To-do list:
A. In the passage on teaching evidence, what should be done to student names on the work samples a teacher provides?
B. Output everything in the passage on teaching evidence from "Here are some" down to "content and resources.".
C. Go on with the passage on teaching evidence, picking up after its final sentence.

-- START Page text --

This is not the time to sit around and wait for something to happen. This is the time to MAKE something happen.
Here are some ideas:
- Planning and Preparation - This includes Lesson Plans you've created, evidence of assessments you've created that are aligned with state standards (both summative and formative!), statements and reflections about instructional design and your knowledge of content and resources.
- The Classroom Environment you create - Evidence may include your student management/procedures plan, photos of the layout of your classroom with a statement about why you set it up that way, statements about how you create respect and rapport with your students, and how you manage student behavior.
- Instruction and Assessment - You need to provide examples of student work (with names whited out) with feedback about what next steps should be, how you support questioning techniques in your classroom and how you help students arrive at connections or bring collective experiences together, how you provide opportunities for multiple groupings and collaborative/peer interactions, and statements about how you are flexible and adaptable to many different situations both with students and with those you work with.
- Professional Responsibilities - You should provide evidence that you have participated in professional development, with statements about how that PD informed or transformed your instructional practice. You should provide evidence of parent communication that is beyond report cards. You should provide evidence that you make contributions to your school and the district in which you work and that you are a reflective practitioner. (Meaning that you think about lessons, students, opportunities, your whole teaching experience, and make plans for transforming your practice on a regular basis.)

-- END Page text --
-- START Data supplied --

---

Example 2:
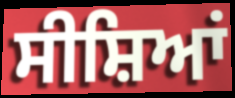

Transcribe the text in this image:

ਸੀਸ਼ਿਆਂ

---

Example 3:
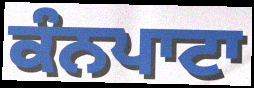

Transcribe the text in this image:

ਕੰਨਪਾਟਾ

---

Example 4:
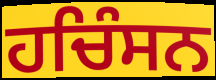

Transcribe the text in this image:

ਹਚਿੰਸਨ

-- END Data supplied --
-- START Data supplied --

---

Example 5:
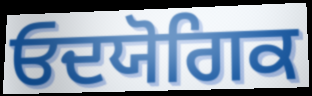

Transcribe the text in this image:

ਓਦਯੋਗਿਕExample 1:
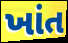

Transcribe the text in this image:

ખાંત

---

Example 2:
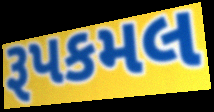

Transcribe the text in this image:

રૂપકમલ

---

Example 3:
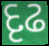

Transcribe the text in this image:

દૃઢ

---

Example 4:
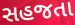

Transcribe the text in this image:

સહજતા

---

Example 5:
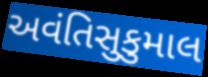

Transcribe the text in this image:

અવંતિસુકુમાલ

-- END Data supplied --

Results in order:
A. The names should be whited out.

B.
Here are some ideas:
- Planning and Preparation - This includes Lesson Plans you've created, evidence of assessments you've created that are aligned with state standards (both summative and formative!), statements and reflections about instructional design and your knowledge of content and resources.

C.
Make sure you are on the sub lists of all the schools in your area. A day of pay is better than a day of being a coach potato wallowing in wishes. Subbing also gives you an opportunity to network in other school systems, and get valuable experience about different school dynamics and diverse student populations.
Go back to school or add additional certificate areas. The more educational experience you have and the more certificates you have, the more valuable you are. If you can survive in several niches, versus being pigeonholed in one area/grade level, you make it easier for a district to keep you in the event of layoffs. The FAFSA website can give you information about getting an educational loan at a low interest rate from the government: http://www.fafsa.ed.gov/# (This is where I got MY loan for my Master's Degree at Buffalo State College. The process was relatively quick...I'm still paying on it, but was able to refinance it later at an even lower rate than what I started with!)